Un pequeño grupo de turistas avanzan por una precaria pasarela hasta el barquito que recorre el lago Chamo/ Foto: Fco. López-Seivane
Barquito con turistas recorriendo el lago Chamo/ Foto: Fco. López-Seivane

Hermosa ave buscando su almuerzo en las orillas del lago Chamo/ Foto: Fco. López-Seivane

Familia de pelícanos en las riberas del lago Chamo/ Foto: Fco. López-Seivane
Un hipopótamo solitario emergiendo la cabeza para respirar en mitad del lagoChamo/ Foto: Fco. López-seivane
Un pescador solitario en su diminuta embarcación/ Foto: Fco. López-Seivane

Lo que más atrae a quienes navegan por el Chamo suelen ser los cocodrilos. Son de gran tamaño y tienen su hábitat en la desembocadura del río Kolfo. A ese lugar se le conoce localmente como Mercado de Cocodrilos, un nombre absurdo y desafortunado, que evoca un comercio de animales o pieles que no existe ni por asomo.  En cambio, al otro lado de “El dedo de Dios”, ya en el lago Abaya, si que existe lo que se conoce como Rancho de Cocodrilos, una especie de granja que suma unos diez mil saurios en sus instalaciones, la mayoría menores de un año, y cuyo propósito declarado es estimular lo que denominan eufemísticamente la ‘industria’ del cocodrilo, así como educar al público sobre su importancia ecológica y económica, que incluye naturalmente el comercio de pieles y la explotación turística.

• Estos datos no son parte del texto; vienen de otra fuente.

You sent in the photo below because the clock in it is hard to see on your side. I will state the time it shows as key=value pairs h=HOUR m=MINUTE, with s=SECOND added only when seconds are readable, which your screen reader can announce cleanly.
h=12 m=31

Por extraño que parezca, uno de los descubrimientos más extraordinarios que hice en Arba Minch fue el de la moringa, un árbol de pequeñas hojas con tantos nutrientes y virtudes que no me queda espacio para enumerarlos todos. Baste decir que en Etiopía lo llaman ‘El árbol de Dios’, por la cantidad de vidas que ha salvado en épocas de hambruna. En un restaurante asomado al infinito comí por primera vez estas hojas milagrosas: primero, crudas en ensalada (frescas y jugosas); después, cocidas como si fueran espinacas (extraordinarias); y finalmente, hervidas en infusión. Al indagar en internet, ya supe que se trata de una alimento de moda que se vende en los herbolarios de todo el mundo. Un kilo de moringa en polvo viene a costar en Arba Minch unos céntimos de euro. En los herbolarios de Madrid también puede comprarse moringa en paquetes de 200 gramos, pero al escandaloso precio de 24 euros, o sea, 120 euros el kilo.

Hojas de moringa, el ‘árbol de Dios’/ Foto: Sonia Givray

Y tras este día tan especial en un lugar tan extraordinario, me dispongo a viajar en el tiempo al encuentro de algunas de las tribus más remotas del mundo. Lo iré contando en próximas crónicas.